As a mum, my heart truly goes out to you!
Given much of the interaction happens in your home, you have an opportunity to lay ground rules. Instead of just disciplining your niece when it comes to positive interaction, you can also be disciplining your daughter. For example, when things start getting out of control, with an open mind you can say to both:
- What are you trying to achieve, right now? I'd like you to think about how you could achieve this in a more thoughtful way while you are together
- Is your behaviour positive or is it unfriendly? To your niece: You have the power to change your behaviour, I'll help you
- What responsibility do you take for this behaviour? For your niece, if she does not take responsibility then I suggest you take it by removing her from the room where your daughter is playing. This will also teach your daughter that taking responsibility for poor behaviour is important
- Perhaps you could take the opportunity to encourage self-assertiveness in your daughter. Maybe your daughter's mantra could become 'I am a kind person who deserves better than this behaviour!' She could even assert herself by leaving the room if need be
- If creative and thoughtful play can not be achieved, consider removing your niece from the environment for a period of time. Continue encouraging your daughter to play creatively and thoughtfully, commending her on her wonderful imagination.

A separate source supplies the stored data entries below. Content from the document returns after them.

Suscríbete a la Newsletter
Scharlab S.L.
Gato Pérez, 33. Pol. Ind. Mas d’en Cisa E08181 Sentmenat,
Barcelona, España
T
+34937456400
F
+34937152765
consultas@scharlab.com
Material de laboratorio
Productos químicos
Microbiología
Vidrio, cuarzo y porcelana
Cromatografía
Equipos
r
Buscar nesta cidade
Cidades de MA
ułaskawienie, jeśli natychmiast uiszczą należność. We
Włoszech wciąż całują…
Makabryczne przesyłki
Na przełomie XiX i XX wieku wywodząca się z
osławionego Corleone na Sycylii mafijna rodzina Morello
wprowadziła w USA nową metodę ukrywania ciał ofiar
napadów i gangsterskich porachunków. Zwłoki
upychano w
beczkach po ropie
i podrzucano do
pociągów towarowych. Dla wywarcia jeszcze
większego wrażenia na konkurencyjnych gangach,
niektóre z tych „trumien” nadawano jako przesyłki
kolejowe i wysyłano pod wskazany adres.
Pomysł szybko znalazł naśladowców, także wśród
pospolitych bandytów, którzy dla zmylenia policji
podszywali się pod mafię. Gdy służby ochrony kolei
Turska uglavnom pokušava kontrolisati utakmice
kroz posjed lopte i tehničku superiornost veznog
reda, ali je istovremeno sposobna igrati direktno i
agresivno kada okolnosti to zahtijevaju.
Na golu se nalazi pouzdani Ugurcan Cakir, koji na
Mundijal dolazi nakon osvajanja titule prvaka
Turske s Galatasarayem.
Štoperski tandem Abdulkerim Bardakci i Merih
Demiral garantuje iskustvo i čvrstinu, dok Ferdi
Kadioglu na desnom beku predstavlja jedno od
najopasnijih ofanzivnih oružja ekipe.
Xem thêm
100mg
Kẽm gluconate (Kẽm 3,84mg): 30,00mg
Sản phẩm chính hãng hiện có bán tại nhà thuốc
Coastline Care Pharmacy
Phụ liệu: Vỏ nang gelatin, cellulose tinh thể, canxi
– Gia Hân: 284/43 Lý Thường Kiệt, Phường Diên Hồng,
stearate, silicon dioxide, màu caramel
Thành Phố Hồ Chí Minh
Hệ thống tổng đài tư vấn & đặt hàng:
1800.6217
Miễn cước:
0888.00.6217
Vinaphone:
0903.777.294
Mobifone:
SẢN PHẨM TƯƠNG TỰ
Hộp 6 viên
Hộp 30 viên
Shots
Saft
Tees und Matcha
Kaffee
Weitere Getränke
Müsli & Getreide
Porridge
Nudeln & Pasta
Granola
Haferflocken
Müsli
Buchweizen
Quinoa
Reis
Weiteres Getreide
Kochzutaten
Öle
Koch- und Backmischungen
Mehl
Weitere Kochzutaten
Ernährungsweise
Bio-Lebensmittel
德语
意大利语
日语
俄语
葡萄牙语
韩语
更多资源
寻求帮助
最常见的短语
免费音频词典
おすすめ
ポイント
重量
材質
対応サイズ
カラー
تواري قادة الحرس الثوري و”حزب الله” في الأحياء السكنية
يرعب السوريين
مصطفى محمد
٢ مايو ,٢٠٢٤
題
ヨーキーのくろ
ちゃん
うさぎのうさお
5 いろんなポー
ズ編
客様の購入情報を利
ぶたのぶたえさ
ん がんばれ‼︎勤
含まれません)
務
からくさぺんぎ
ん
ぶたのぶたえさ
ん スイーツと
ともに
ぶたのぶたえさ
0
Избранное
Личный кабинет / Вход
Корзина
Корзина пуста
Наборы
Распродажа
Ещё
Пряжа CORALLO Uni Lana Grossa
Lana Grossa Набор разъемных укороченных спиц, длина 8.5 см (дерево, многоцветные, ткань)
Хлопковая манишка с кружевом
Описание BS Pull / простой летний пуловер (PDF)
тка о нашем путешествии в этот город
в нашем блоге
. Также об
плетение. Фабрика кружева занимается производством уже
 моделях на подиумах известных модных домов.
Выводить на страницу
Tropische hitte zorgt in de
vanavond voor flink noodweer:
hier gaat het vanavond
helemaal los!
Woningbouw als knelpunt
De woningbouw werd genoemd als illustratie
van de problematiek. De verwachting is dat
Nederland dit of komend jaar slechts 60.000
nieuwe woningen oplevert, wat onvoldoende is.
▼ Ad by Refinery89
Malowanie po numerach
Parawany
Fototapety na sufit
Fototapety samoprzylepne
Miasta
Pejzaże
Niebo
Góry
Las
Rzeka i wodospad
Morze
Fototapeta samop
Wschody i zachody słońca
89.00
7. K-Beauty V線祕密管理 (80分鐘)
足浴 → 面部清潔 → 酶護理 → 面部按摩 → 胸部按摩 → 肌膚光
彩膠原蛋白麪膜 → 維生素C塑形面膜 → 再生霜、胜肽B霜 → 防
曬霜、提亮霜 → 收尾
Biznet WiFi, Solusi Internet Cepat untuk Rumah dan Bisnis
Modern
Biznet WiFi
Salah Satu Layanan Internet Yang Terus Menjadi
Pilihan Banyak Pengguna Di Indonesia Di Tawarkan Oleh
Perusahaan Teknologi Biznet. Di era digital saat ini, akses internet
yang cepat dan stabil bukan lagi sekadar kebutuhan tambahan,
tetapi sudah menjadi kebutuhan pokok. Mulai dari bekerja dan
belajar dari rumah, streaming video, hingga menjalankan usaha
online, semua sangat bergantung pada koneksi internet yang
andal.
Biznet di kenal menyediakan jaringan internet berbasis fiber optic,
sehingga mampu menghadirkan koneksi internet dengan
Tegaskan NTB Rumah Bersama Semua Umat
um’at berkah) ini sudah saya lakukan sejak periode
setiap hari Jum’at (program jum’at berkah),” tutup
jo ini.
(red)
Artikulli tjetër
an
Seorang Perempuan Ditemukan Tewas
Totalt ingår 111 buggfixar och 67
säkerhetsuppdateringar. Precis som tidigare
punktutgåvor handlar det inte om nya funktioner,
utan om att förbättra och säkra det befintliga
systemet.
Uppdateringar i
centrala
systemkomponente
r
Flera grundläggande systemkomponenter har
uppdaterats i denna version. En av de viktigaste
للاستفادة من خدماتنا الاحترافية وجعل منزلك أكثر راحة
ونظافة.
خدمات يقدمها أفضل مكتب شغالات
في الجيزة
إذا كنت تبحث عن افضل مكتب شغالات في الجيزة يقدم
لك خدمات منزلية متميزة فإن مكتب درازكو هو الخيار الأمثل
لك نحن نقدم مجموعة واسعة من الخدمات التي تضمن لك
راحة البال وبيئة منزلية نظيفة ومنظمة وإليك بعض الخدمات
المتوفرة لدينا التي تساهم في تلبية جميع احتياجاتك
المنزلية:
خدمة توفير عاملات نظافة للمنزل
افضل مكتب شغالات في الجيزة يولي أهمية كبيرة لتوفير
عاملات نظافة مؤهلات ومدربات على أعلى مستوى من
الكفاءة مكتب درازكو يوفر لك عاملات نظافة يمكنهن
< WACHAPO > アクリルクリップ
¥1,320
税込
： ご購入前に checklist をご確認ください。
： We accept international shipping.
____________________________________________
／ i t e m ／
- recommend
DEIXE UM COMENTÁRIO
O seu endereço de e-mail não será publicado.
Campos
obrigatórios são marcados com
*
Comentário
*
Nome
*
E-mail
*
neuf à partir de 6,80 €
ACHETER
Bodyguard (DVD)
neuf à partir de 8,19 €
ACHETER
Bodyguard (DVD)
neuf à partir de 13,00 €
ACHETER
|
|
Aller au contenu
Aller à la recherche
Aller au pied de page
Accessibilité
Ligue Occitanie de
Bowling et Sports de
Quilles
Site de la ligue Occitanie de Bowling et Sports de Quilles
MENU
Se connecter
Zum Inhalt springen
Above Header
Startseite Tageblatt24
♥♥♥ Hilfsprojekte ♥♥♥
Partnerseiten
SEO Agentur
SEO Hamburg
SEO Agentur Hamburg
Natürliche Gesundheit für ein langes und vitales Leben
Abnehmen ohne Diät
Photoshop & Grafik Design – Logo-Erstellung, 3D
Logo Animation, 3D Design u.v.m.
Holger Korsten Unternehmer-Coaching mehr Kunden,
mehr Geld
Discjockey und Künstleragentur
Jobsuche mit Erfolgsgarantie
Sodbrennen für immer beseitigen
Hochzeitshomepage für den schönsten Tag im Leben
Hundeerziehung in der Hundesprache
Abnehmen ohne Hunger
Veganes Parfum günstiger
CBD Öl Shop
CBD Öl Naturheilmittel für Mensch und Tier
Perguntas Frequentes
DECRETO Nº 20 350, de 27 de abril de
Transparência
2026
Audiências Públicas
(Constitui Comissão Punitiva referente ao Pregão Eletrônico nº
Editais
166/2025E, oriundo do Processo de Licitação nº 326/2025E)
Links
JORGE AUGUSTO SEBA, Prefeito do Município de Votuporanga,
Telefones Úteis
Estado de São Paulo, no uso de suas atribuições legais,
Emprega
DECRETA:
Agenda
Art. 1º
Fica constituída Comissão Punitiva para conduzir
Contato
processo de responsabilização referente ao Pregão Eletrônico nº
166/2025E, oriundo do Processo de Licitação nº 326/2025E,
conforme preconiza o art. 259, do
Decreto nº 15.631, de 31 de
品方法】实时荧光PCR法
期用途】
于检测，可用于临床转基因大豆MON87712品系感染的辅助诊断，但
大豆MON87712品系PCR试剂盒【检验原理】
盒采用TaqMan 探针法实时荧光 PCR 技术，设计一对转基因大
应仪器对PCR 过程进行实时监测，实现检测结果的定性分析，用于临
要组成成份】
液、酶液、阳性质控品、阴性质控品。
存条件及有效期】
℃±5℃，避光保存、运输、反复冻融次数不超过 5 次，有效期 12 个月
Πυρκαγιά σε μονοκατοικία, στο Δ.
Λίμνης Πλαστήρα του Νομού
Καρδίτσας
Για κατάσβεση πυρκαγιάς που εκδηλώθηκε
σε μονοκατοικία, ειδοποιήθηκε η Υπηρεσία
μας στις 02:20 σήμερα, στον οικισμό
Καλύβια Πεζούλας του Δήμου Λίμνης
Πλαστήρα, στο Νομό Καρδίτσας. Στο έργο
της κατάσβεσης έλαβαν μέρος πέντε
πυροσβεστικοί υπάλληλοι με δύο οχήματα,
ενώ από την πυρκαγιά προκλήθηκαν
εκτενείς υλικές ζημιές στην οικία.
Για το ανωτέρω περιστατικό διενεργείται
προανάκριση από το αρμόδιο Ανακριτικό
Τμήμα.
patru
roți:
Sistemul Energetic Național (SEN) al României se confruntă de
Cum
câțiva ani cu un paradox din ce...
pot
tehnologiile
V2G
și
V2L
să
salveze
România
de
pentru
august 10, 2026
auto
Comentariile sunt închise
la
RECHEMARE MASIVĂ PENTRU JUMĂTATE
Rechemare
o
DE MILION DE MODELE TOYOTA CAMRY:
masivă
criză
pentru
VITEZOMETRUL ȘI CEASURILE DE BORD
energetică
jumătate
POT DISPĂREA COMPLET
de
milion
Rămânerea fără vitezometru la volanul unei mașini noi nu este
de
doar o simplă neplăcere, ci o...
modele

You have every right to tell your sister to find another baby-sitter. Not having your niece over shows your daughter that tolerating poor behaviour is not something she must do. Arrange some play dates with kids who have a positive influence
- Ask the girls if they are proud of their behaviour, if they are happiest being thoughtful caring people
Of course, by becoming a teacher, you'd be putting all that sort of stuff into kid terms/talk.
Greatest book I've ever read on self-esteem is 'The 6 pillars of self-esteem' by Nathaniel Branden. Highly recommend it! The above ideas I mention consider The practice of living consciously, whilst addressing self-acceptance, self-responsibility, self-assertiveness, living purposefully and personal integrity.
By the way, there's nothing wrong with suggesting to your sister that she be more conscious of her daughter's behaviour, accepting it and taking responsibility for it. If the purpose behind you being baby-sitter is selfish on her part, I would question her personal integrity.